Tax haven usage in modern times has undergone several phases of development, especially after World War II. 'Tax Haven' typically referred to personal taxation avoidance, between the 1920's and the 1950's. Often times, the term was used to mean 'countries that a person could retire to and reduce their post-retirement tax burden.' After the 1950's, however, corporate entities increasingly began to use tax havens to lower their global tax obligations.
British legislation was passed during the 1960’s that gave permission for the use of trusts; together with the creation of the Euromarket this effectively gave banks permission to carry out unregulated deals with foreign entities if they used foreign currency, which both helped to create a more liberalized financial system.
This corporate tax-reduction strategy usually depended on an existing double taxation treaty between a small jurisdiction (one with a low tax liability) and a larger jurisdiction (one with a high tax burden that the company would otherwise be subject to). To take advantage of the double taxation treaty and thereby pay taxes at the lower rate, corporations would structure company ownership through the smaller jurisdiction.

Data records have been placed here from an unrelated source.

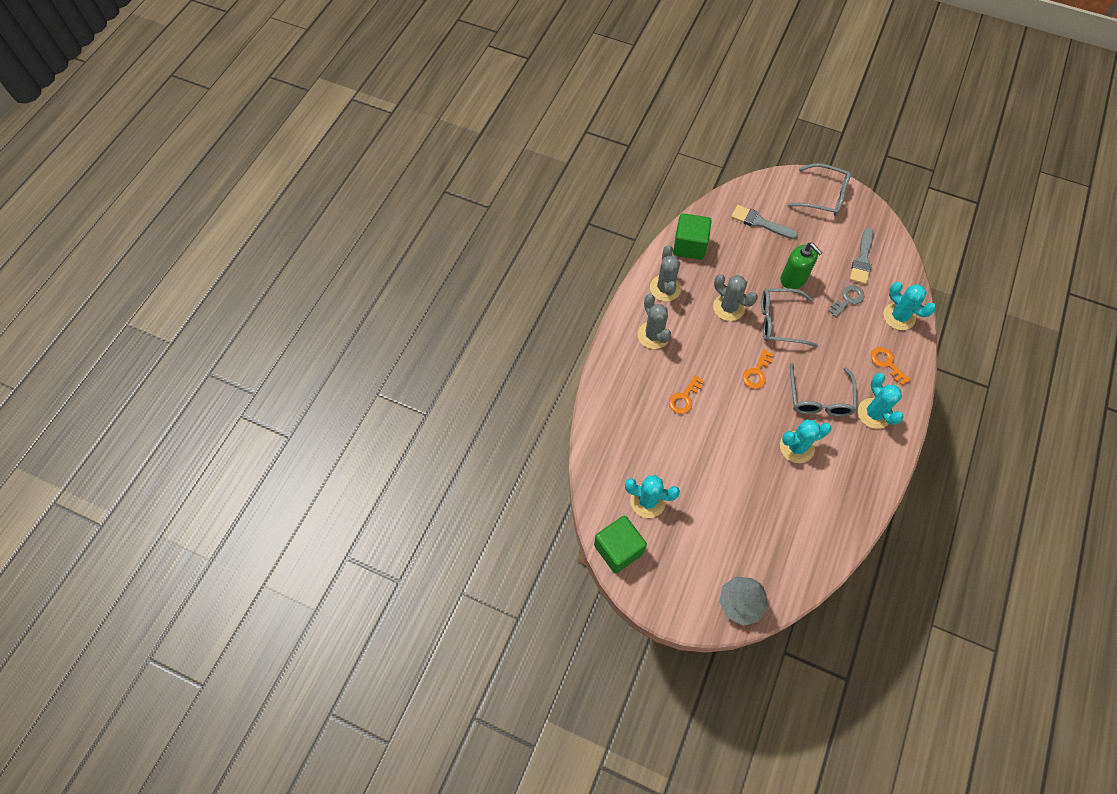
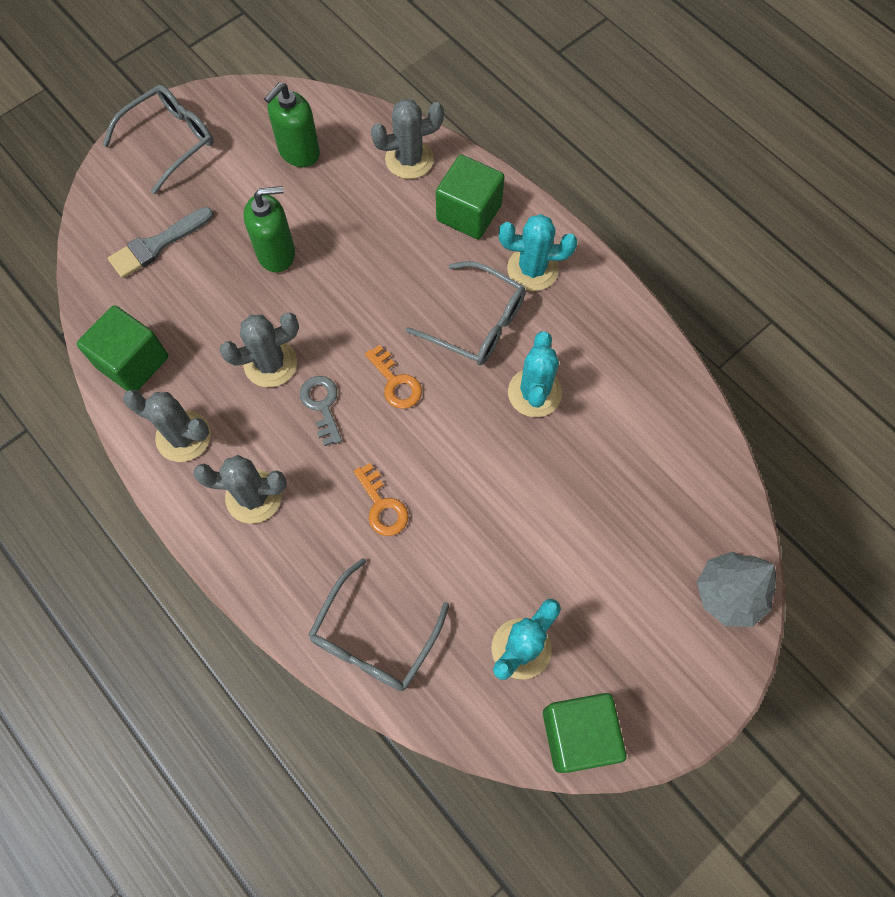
camera: 65 degrees left, 5 degrees up
grey glasses [761,288,818,347] -> grey glasses moved to [308,558,449,691]
grey key [828,285,865,317] -> grey key moved to [300,376,342,446]
grey brush [850,227,874,284] -> green soap dispenser [264,82,320,167]
orange key [871,347,911,385] -> green cube [436,155,505,239]
turquoise cactus [883,282,936,330] -> grey cactus [371,99,444,179]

After the dissolution of the British Empire, many of its former territories took this newly found freedom and turned it into an opportunity. By effectively creating a safe haven for foreign assets, they were able to generate a surge of new profits that were used for the development of their newly found freedom.
Ironically, the U.K. probably has been more responsible for the proliferation of tax havens than any other single nation, which during the late 1960's and throughout the 1970's encouraged many of its dependent territories and soon to be independent micro-nations, to develop their own financial services industries so as to make them less dependent on Whitehall for economic aid.
This was, at the same time when the nation under the Labour government of the late 1960's, established an hitherto unprecedented 90% top marginal tax rate. (Something that the current French president seems only too eager to copy with a 75% top marginal rate on its 'super-rich').
The majority of tax havens, between the early and mid-1980s, shifted the aim of their legislation to develop corporate instruments that were 'hypothecated' and exempt from local taxation (in most cases, these could not trade locally either). These vehicles typically were referred to as 'exempt companies' or 'international business corporations' (IBC's).
Modern tax havens do not even have to be separate countries. The United States has seen the flight of businesses and capital from high tax, high regulation states such as California, and New York to low tax states such as Deleware and Florida. The latter states are cleverly using tax policy to build up industry, create jobs and, ironically, increase tax revenue at the expense of the former.
Low tax vehicles are offered by both ‘traditional’ financial centers and modern multifaceted markets throughout the world in order to entice foreign companies and to remain competitive in today’s globalized marketplace.
The offshore industry now covers the globe and remains an integral part of international finance and looks as if it is here to stay for as long as there are high taxes in one country and low taxes in another capital will seek out space where it has an advantage.